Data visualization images

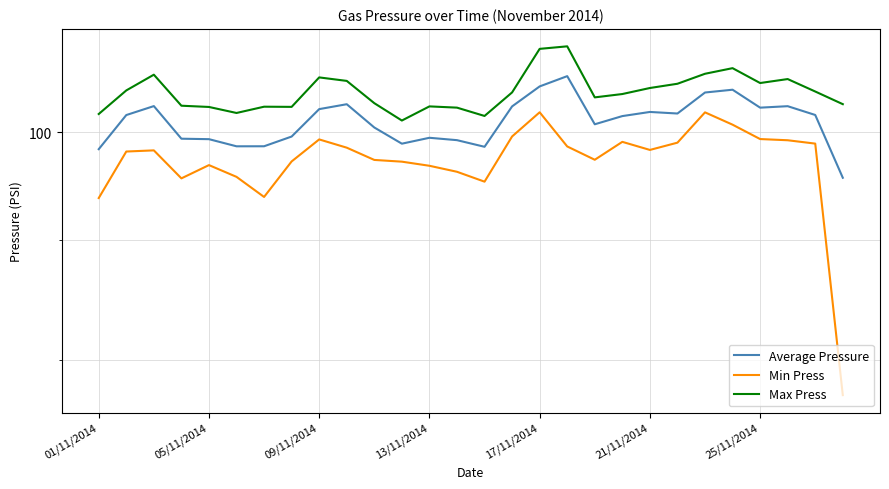

Rank the series by their average value, from highest to lowest.

Max Press, Average Pressure, Min Press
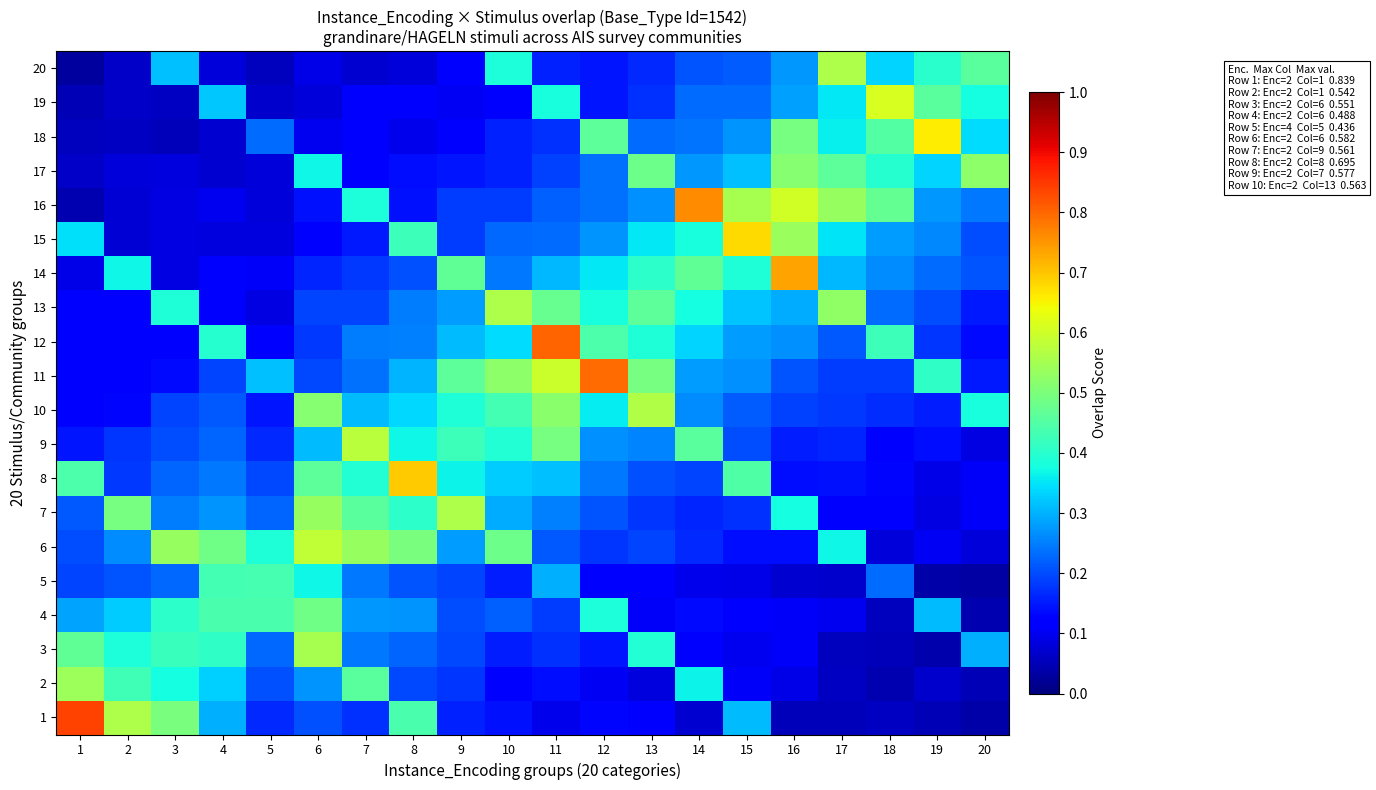

Reading left to right, extract all data points from this chart.

1: 1=0.8	2=0.6	3=0.5	4=0.3	5=0.2	6=0.2	7=0.2	8=0.4	9=0.2	10=0.1	11=0.1	12=0.1	13=0.1	14=0.1	15=0.3	16=0.1	17=0.1	18=0.1	19=0.0	20=0.0
2: 1=0.5	2=0.4	3=0.4	4=0.3	5=0.2	6=0.3	7=0.5	8=0.2	9=0.2	10=0.1	11=0.1	12=0.1	13=0.1	14=0.4	15=0.1	16=0.1	17=0.1	18=0.0	19=0.1	20=0.1
3: 1=0.5	2=0.4	3=0.4	4=0.4	5=0.2	6=0.6	7=0.2	8=0.2	9=0.2	10=0.2	11=0.2	12=0.1	13=0.4	14=0.1	15=0.1	16=0.1	17=0.1	18=0.1	19=0.0	20=0.3
4: 1=0.3	2=0.3	3=0.4	4=0.4	5=0.4	6=0.5	7=0.3	8=0.3	9=0.2	10=0.2	11=0.2	12=0.4	13=0.1	14=0.1	15=0.1	16=0.1	17=0.1	18=0.1	19=0.3	20=0.0
5: 1=0.2	2=0.2	3=0.2	4=0.4	5=0.4	6=0.4	7=0.2	8=0.2	9=0.2	10=0.2	11=0.3	12=0.1	13=0.1	14=0.1	15=0.1	16=0.1	17=0.1	18=0.2	19=0.0	20=0.0
6: 1=0.2	2=0.3	3=0.5	4=0.5	5=0.4	6=0.6	7=0.5	8=0.5	9=0.3	10=0.5	11=0.2	12=0.2	13=0.2	14=0.2	15=0.1	16=0.1	17=0.4	18=0.1	19=0.1	20=0.1
7: 1=0.2	2=0.5	3=0.2	4=0.3	5=0.2	6=0.5	7=0.5	8=0.4	9=0.6	10=0.3	11=0.3	12=0.2	13=0.2	14=0.2	15=0.2	16=0.4	17=0.1	18=0.1	19=0.1	20=0.1
8: 1=0.4	2=0.2	3=0.2	4=0.2	5=0.2	6=0.5	7=0.4	8=0.7	9=0.4	10=0.3	11=0.3	12=0.2	13=0.2	14=0.2	15=0.4	16=0.1	17=0.1	18=0.1	19=0.1	20=0.1
9: 1=0.1	2=0.2	3=0.2	4=0.2	5=0.2	6=0.3	7=0.6	8=0.4	9=0.4	10=0.4	11=0.5	12=0.3	13=0.3	14=0.5	15=0.2	16=0.2	17=0.2	18=0.1	19=0.1	20=0.1
10: 1=0.1	2=0.1	3=0.2	4=0.2	5=0.1	6=0.5	7=0.3	8=0.3	9=0.4	10=0.4	11=0.5	12=0.4	13=0.6	14=0.3	15=0.2	16=0.2	17=0.2	18=0.2	19=0.2	20=0.4
11: 1=0.1	2=0.1	3=0.1	4=0.2	5=0.3	6=0.2	7=0.2	8=0.3	9=0.5	10=0.5	11=0.6	12=0.8	13=0.5	14=0.3	15=0.3	16=0.2	17=0.2	18=0.2	19=0.4	20=0.2
12: 1=0.1	2=0.1	3=0.1	4=0.4	5=0.1	6=0.2	7=0.2	8=0.3	9=0.3	10=0.3	11=0.8	12=0.4	13=0.4	14=0.3	15=0.3	16=0.3	17=0.2	18=0.4	19=0.2	20=0.1
13: 1=0.1	2=0.1	3=0.4	4=0.1	5=0.1	6=0.2	7=0.2	8=0.2	9=0.3	10=0.6	11=0.5	12=0.4	13=0.5	14=0.4	15=0.3	16=0.3	17=0.5	18=0.2	19=0.2	20=0.2
14: 1=0.1	2=0.4	3=0.1	4=0.1	5=0.1	6=0.2	7=0.2	8=0.2	9=0.5	10=0.2	11=0.3	12=0.4	13=0.4	14=0.5	15=0.4	16=0.7	17=0.3	18=0.3	19=0.2	20=0.2
15: 1=0.3	2=0.1	3=0.1	4=0.1	5=0.1	6=0.1	7=0.1	8=0.4	9=0.2	10=0.2	11=0.2	12=0.3	13=0.4	14=0.4	15=0.7	16=0.5	17=0.3	18=0.3	19=0.3	20=0.2
16: 1=0.0	2=0.1	3=0.1	4=0.1	5=0.1	6=0.1	7=0.4	8=0.1	9=0.2	10=0.2	11=0.2	12=0.2	13=0.3	14=0.8	15=0.6	16=0.6	17=0.5	18=0.5	19=0.3	20=0.2
17: 1=0.1	2=0.1	3=0.1	4=0.1	5=0.1	6=0.4	7=0.1	8=0.1	9=0.1	10=0.2	11=0.2	12=0.2	13=0.5	14=0.3	15=0.3	16=0.5	17=0.5	18=0.4	19=0.3	20=0.5
18: 1=0.1	2=0.1	3=0.1	4=0.1	5=0.2	6=0.1	7=0.1	8=0.1	9=0.1	10=0.2	11=0.2	12=0.5	13=0.2	14=0.2	15=0.3	16=0.5	17=0.4	18=0.4	19=0.7	20=0.3
19: 1=0.0	2=0.1	3=0.1	4=0.3	5=0.1	6=0.1	7=0.1	8=0.1	9=0.1	10=0.1	11=0.4	12=0.1	13=0.2	14=0.2	15=0.2	16=0.3	17=0.4	18=0.6	19=0.5	20=0.4
20: 1=0.0	2=0.1	3=0.3	4=0.1	5=0.1	6=0.1	7=0.1	8=0.1	9=0.1	10=0.4	11=0.2	12=0.1	13=0.2	14=0.2	15=0.2	16=0.3	17=0.6	18=0.3	19=0.4	20=0.5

**TASK DESCRIPTION:** Duplicate every item above line for line, omitting the pictures.

**EXERCISE RESULT:**
Rank the series by their average value, from highest to lowest.

Max Press, Average Pressure, Min Press

Reading left to right, extract all data points from this chart.

1: 1=0.8	2=0.6	3=0.5	4=0.3	5=0.2	6=0.2	7=0.2	8=0.4	9=0.2	10=0.1	11=0.1	12=0.1	13=0.1	14=0.1	15=0.3	16=0.1	17=0.1	18=0.1	19=0.0	20=0.0
2: 1=0.5	2=0.4	3=0.4	4=0.3	5=0.2	6=0.3	7=0.5	8=0.2	9=0.2	10=0.1	11=0.1	12=0.1	13=0.1	14=0.4	15=0.1	16=0.1	17=0.1	18=0.0	19=0.1	20=0.1
3: 1=0.5	2=0.4	3=0.4	4=0.4	5=0.2	6=0.6	7=0.2	8=0.2	9=0.2	10=0.2	11=0.2	12=0.1	13=0.4	14=0.1	15=0.1	16=0.1	17=0.1	18=0.1	19=0.0	20=0.3
4: 1=0.3	2=0.3	3=0.4	4=0.4	5=0.4	6=0.5	7=0.3	8=0.3	9=0.2	10=0.2	11=0.2	12=0.4	13=0.1	14=0.1	15=0.1	16=0.1	17=0.1	18=0.1	19=0.3	20=0.0
5: 1=0.2	2=0.2	3=0.2	4=0.4	5=0.4	6=0.4	7=0.2	8=0.2	9=0.2	10=0.2	11=0.3	12=0.1	13=0.1	14=0.1	15=0.1	16=0.1	17=0.1	18=0.2	19=0.0	20=0.0
6: 1=0.2	2=0.3	3=0.5	4=0.5	5=0.4	6=0.6	7=0.5	8=0.5	9=0.3	10=0.5	11=0.2	12=0.2	13=0.2	14=0.2	15=0.1	16=0.1	17=0.4	18=0.1	19=0.1	20=0.1
7: 1=0.2	2=0.5	3=0.2	4=0.3	5=0.2	6=0.5	7=0.5	8=0.4	9=0.6	10=0.3	11=0.3	12=0.2	13=0.2	14=0.2	15=0.2	16=0.4	17=0.1	18=0.1	19=0.1	20=0.1
8: 1=0.4	2=0.2	3=0.2	4=0.2	5=0.2	6=0.5	7=0.4	8=0.7	9=0.4	10=0.3	11=0.3	12=0.2	13=0.2	14=0.2	15=0.4	16=0.1	17=0.1	18=0.1	19=0.1	20=0.1
9: 1=0.1	2=0.2	3=0.2	4=0.2	5=0.2	6=0.3	7=0.6	8=0.4	9=0.4	10=0.4	11=0.5	12=0.3	13=0.3	14=0.5	15=0.2	16=0.2	17=0.2	18=0.1	19=0.1	20=0.1
10: 1=0.1	2=0.1	3=0.2	4=0.2	5=0.1	6=0.5	7=0.3	8=0.3	9=0.4	10=0.4	11=0.5	12=0.4	13=0.6	14=0.3	15=0.2	16=0.2	17=0.2	18=0.2	19=0.2	20=0.4
11: 1=0.1	2=0.1	3=0.1	4=0.2	5=0.3	6=0.2	7=0.2	8=0.3	9=0.5	10=0.5	11=0.6	12=0.8	13=0.5	14=0.3	15=0.3	16=0.2	17=0.2	18=0.2	19=0.4	20=0.2
12: 1=0.1	2=0.1	3=0.1	4=0.4	5=0.1	6=0.2	7=0.2	8=0.3	9=0.3	10=0.3	11=0.8	12=0.4	13=0.4	14=0.3	15=0.3	16=0.3	17=0.2	18=0.4	19=0.2	20=0.1
13: 1=0.1	2=0.1	3=0.4	4=0.1	5=0.1	6=0.2	7=0.2	8=0.2	9=0.3	10=0.6	11=0.5	12=0.4	13=0.5	14=0.4	15=0.3	16=0.3	17=0.5	18=0.2	19=0.2	20=0.2
14: 1=0.1	2=0.4	3=0.1	4=0.1	5=0.1	6=0.2	7=0.2	8=0.2	9=0.5	10=0.2	11=0.3	12=0.4	13=0.4	14=0.5	15=0.4	16=0.7	17=0.3	18=0.3	19=0.2	20=0.2
15: 1=0.3	2=0.1	3=0.1	4=0.1	5=0.1	6=0.1	7=0.1	8=0.4	9=0.2	10=0.2	11=0.2	12=0.3	13=0.4	14=0.4	15=0.7	16=0.5	17=0.3	18=0.3	19=0.3	20=0.2
16: 1=0.0	2=0.1	3=0.1	4=0.1	5=0.1	6=0.1	7=0.4	8=0.1	9=0.2	10=0.2	11=0.2	12=0.2	13=0.3	14=0.8	15=0.6	16=0.6	17=0.5	18=0.5	19=0.3	20=0.2
17: 1=0.1	2=0.1	3=0.1	4=0.1	5=0.1	6=0.4	7=0.1	8=0.1	9=0.1	10=0.2	11=0.2	12=0.2	13=0.5	14=0.3	15=0.3	16=0.5	17=0.5	18=0.4	19=0.3	20=0.5
18: 1=0.1	2=0.1	3=0.1	4=0.1	5=0.2	6=0.1	7=0.1	8=0.1	9=0.1	10=0.2	11=0.2	12=0.5	13=0.2	14=0.2	15=0.3	16=0.5	17=0.4	18=0.4	19=0.7	20=0.3
19: 1=0.0	2=0.1	3=0.1	4=0.3	5=0.1	6=0.1	7=0.1	8=0.1	9=0.1	10=0.1	11=0.4	12=0.1	13=0.2	14=0.2	15=0.2	16=0.3	17=0.4	18=0.6	19=0.5	20=0.4
20: 1=0.0	2=0.1	3=0.3	4=0.1	5=0.1	6=0.1	7=0.1	8=0.1	9=0.1	10=0.4	11=0.2	12=0.1	13=0.2	14=0.2	15=0.2	16=0.3	17=0.6	18=0.3	19=0.4	20=0.5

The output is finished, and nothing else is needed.